Stuart Roy
- Born: William Stuart Roy 25 December 1968 (age 57) Ely, England
- Height: 6 ft 6 in (1.98 m)
- Weight: 110 kg (17 st 5 lb)
- School: Ysgol David Hughes
- University: University of Bristol Cambridge University

Rugby union career
- Position: Lock

Senior career
- Years: Team / Apps / (Points)
- 1988-1997: Cardiff RFC / 161 / (75)
- 1997-1998: Pontypridd RFC / 29
- 1998-99: Newport RFC / 21 / (0)

International career
- Years: Team / Apps / (Points)
- 1995: Wales / 1 / (0)

= Stuart Roy =

Wales international rugby union player

William Stuart Roy (born 25 December 1968) is a former international rugby union player who represented Wales, as well as played in the top division of Welsh club rugby for Cardiff RFC, Pontypridd RFC and Newport RFC. Roy was born in Ely, Cambridgeshire in England, but moved to Anglesey in Wales as a child.

==Rugby career==

Roy joined Cardiff RFC from Neath RFC for the 1988/89 season. He spent the majority of his playing career at Cardiff, spending nine seasons at the club. During his time there, Cardiff won the SWALEC Cup in 1994 and the Heineken League title in the 1994/95 season.

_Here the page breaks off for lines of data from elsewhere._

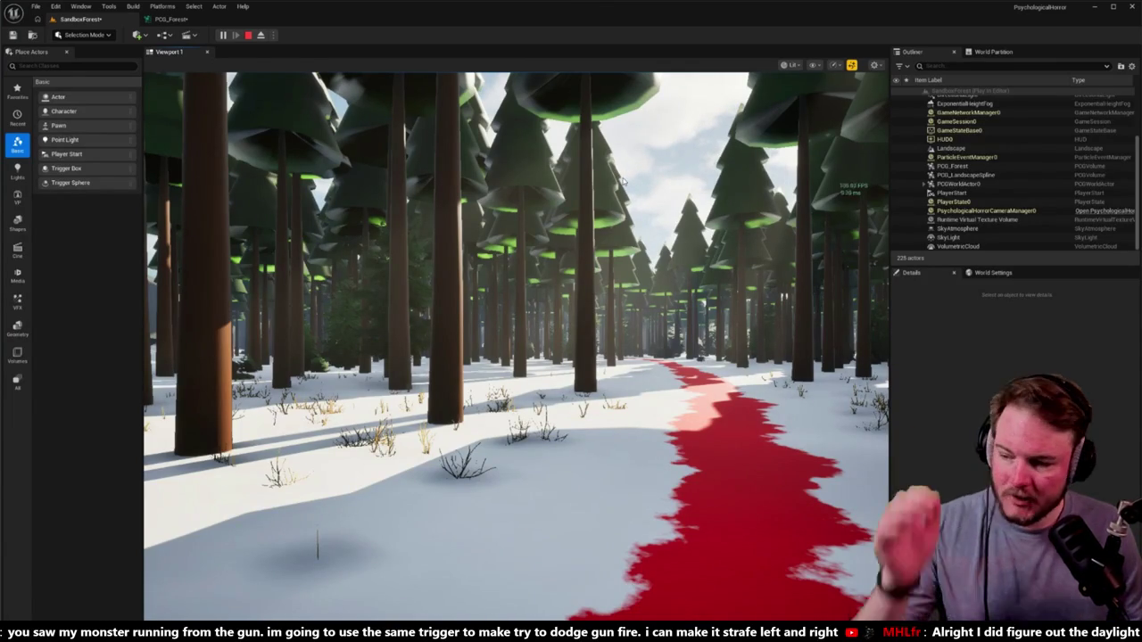
pyautogui.click(170, 19)
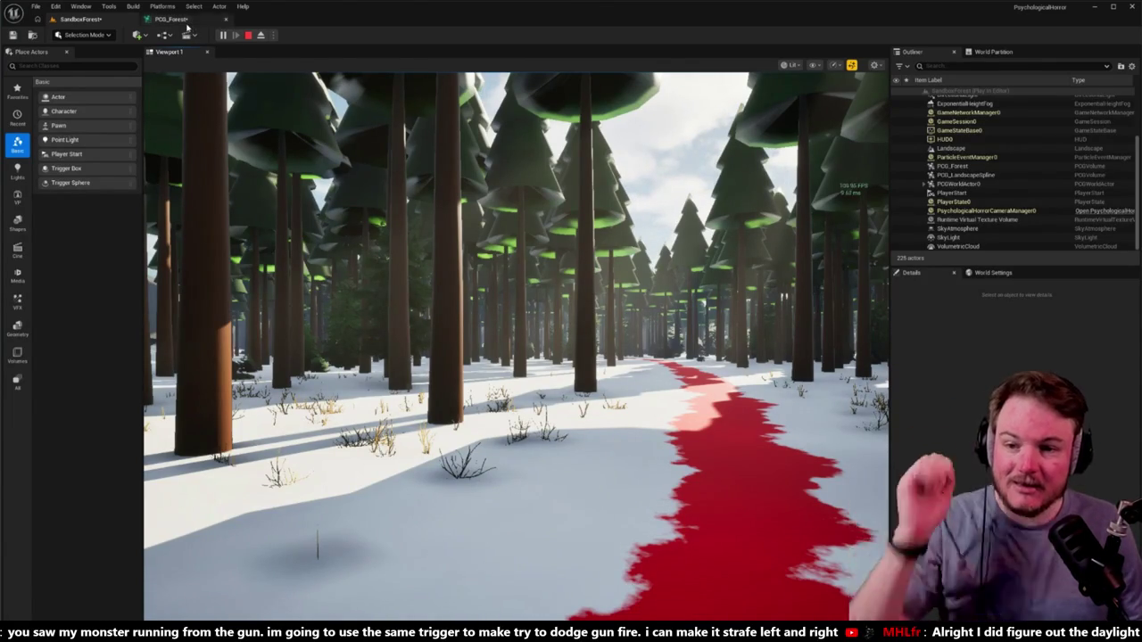
# Wrap the lower node row in a comment box and resize it to fit all nodes.
pyautogui.press('c')
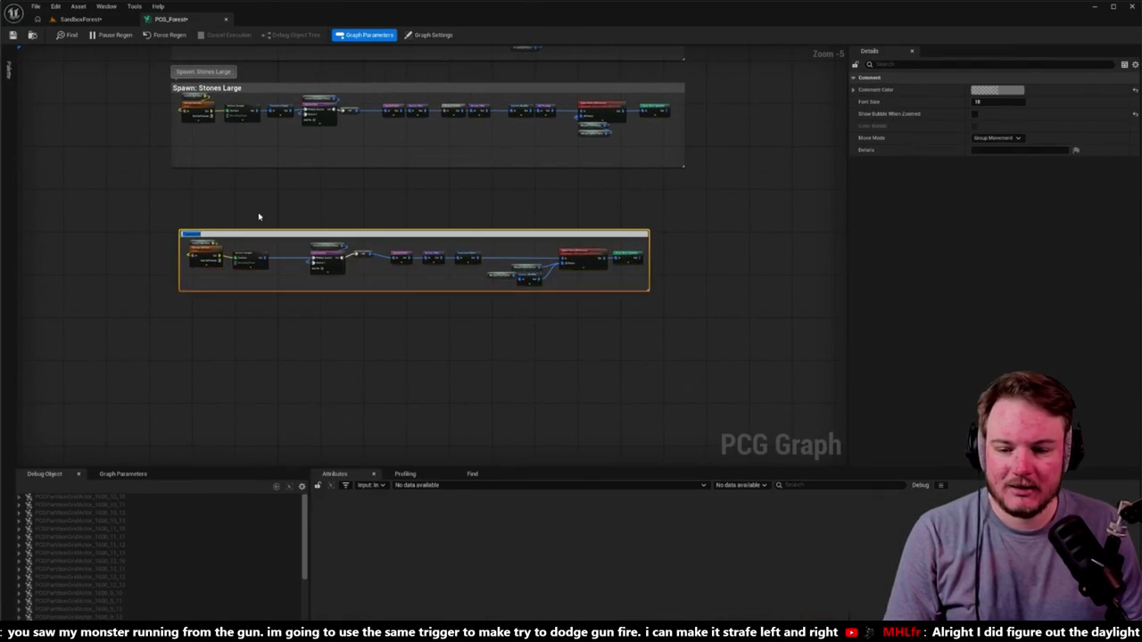
pyautogui.scroll(5, 179, 219)
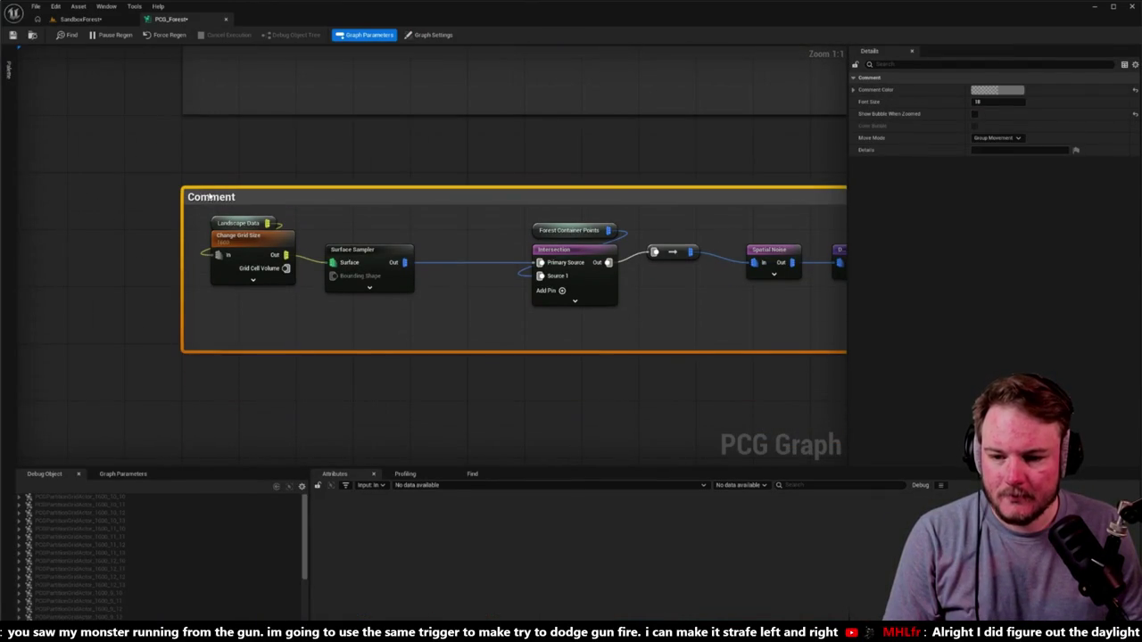
pyautogui.moveTo(307, 337); pyautogui.dragTo(310, 400)
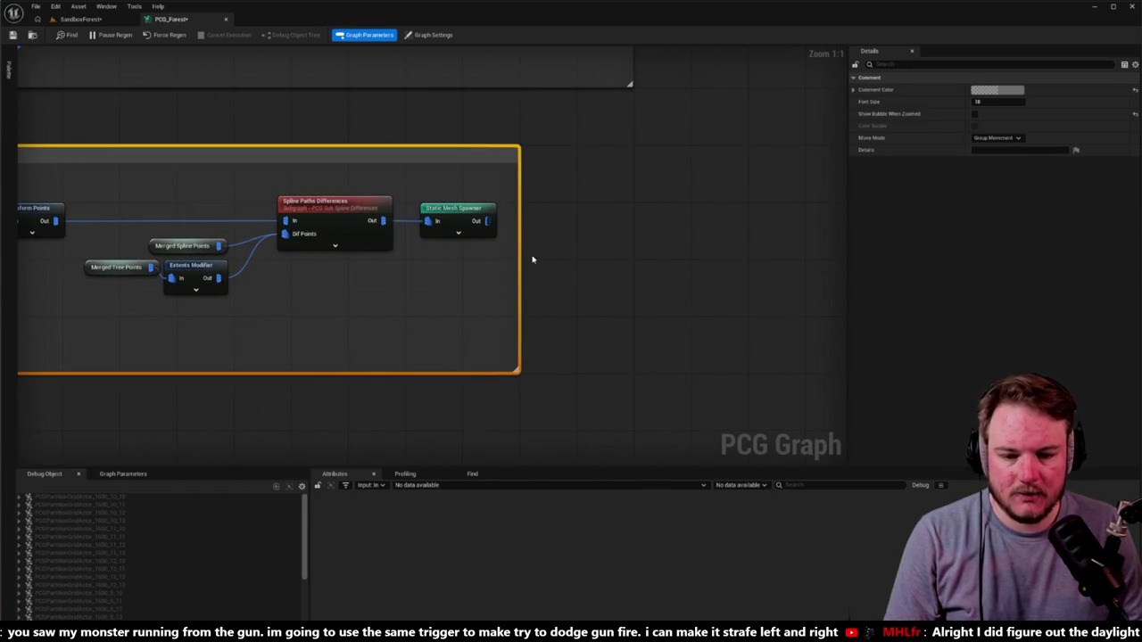
pyautogui.moveTo(518, 253); pyautogui.dragTo(634, 255)
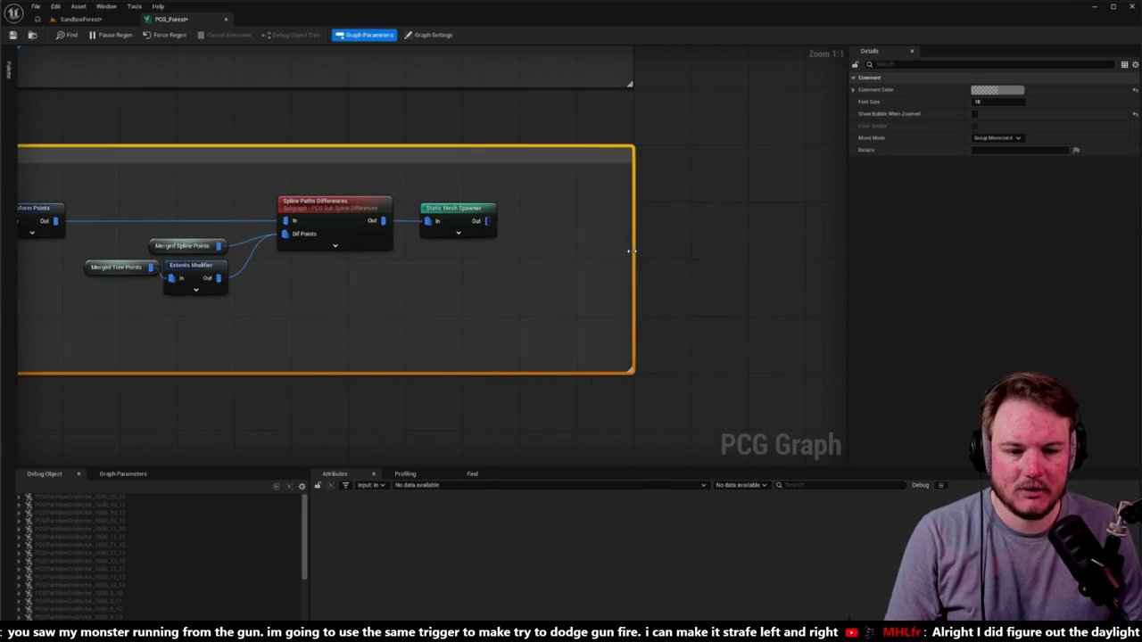
pyautogui.scroll(-4, 304, 284)
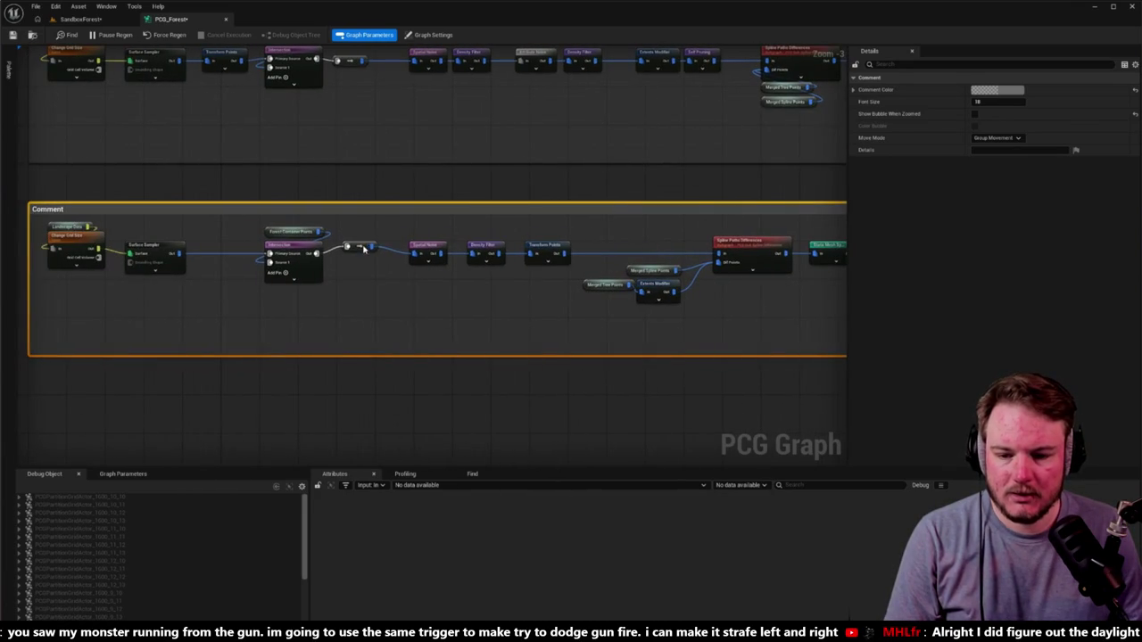
pyautogui.click(363, 250)
pyautogui.scroll(-1, 294, 281)
pyautogui.moveTo(97, 232); pyautogui.dragTo(713, 294)
pyautogui.moveTo(626, 250); pyautogui.dragTo(651, 257)
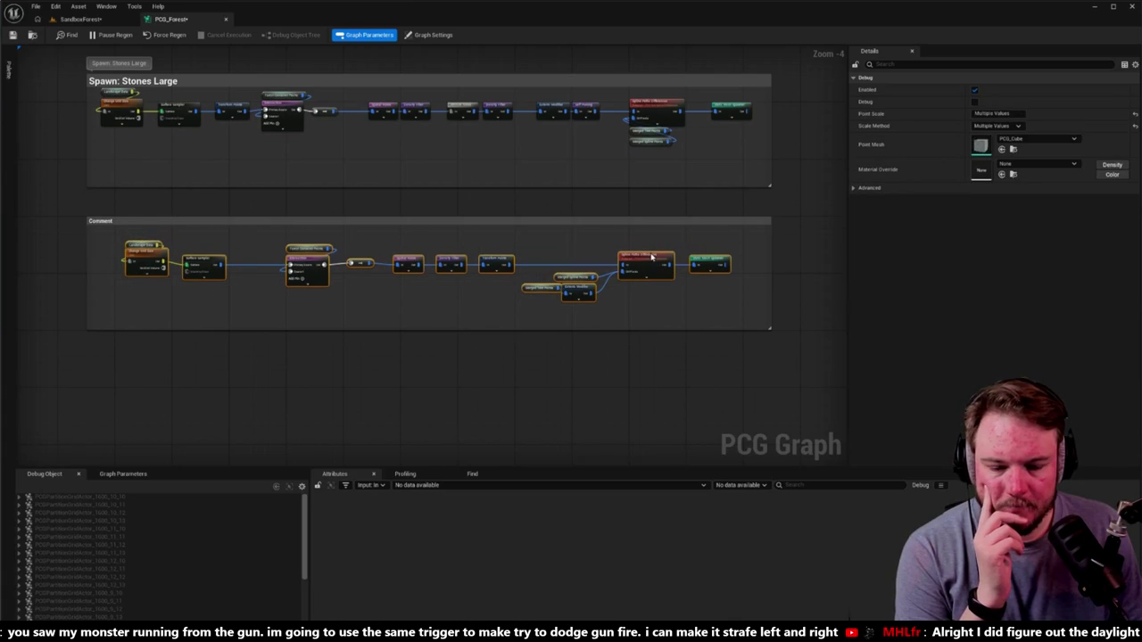
# Title the comment 'Spawn: Shrubbs' with font size 32 and Show Bubble When Zoomed.
pyautogui.doubleClick(125, 222)
pyautogui.write('Spawn:')
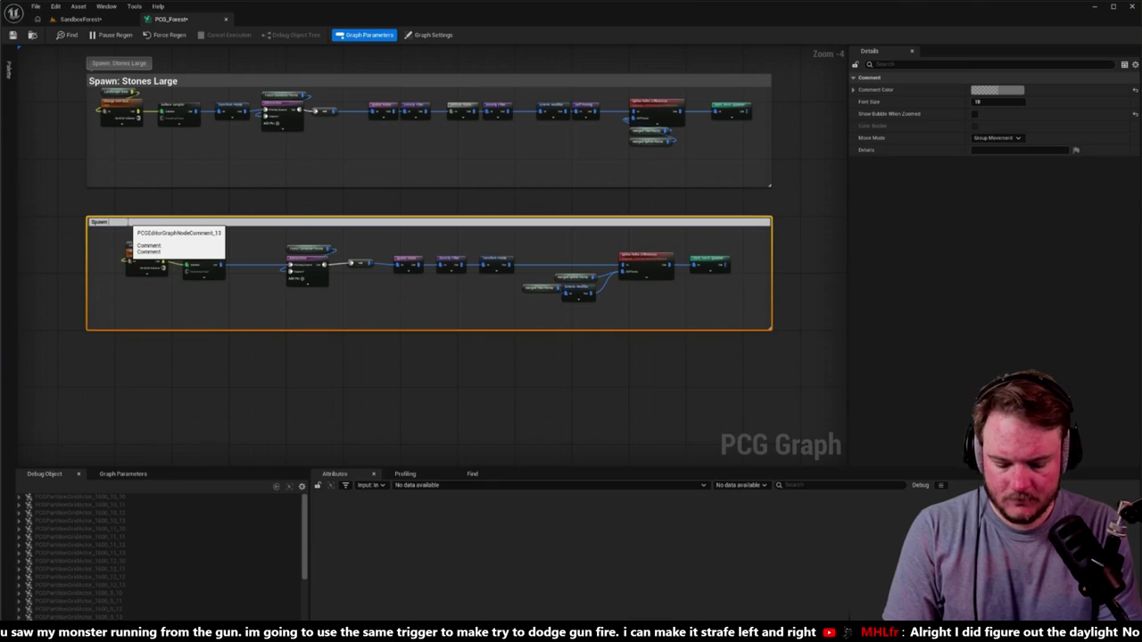
pyautogui.write('hrubbs')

Roy was included as part of Wales' 1995 Rugby World Cup squad, and made his first and only appearance for the national team in their opening pool match against Japan, coming on as a replacement for Derwyn Jones with around eight minutes of the match remaining. He was included in Wales' squad for the 1998 Five Nations Championship, but remained on the bench and won no further caps.

Roy moved from Cardiff to Pontypridd RFC for the 1997/98 season. He moved clubs again a season later to Newport RFC.

==Medical career==

Roy studied for a Bachelor of Surgery and Bachelor of Medicine degree from Bristol University and a Master of Philosophy degree in Human Skeletal Biology from Cambridge University. He represented Cambridge University RFC in the 1993 Varsity Match against Oxford University.

Roy works as a Consultant in Trauma and Orthopaedics for the National Health Service at Royal Glamorgan Hospital, Talbot Green. He undertakes private work as part of the Cardiff Sports Orthopaedics partnership.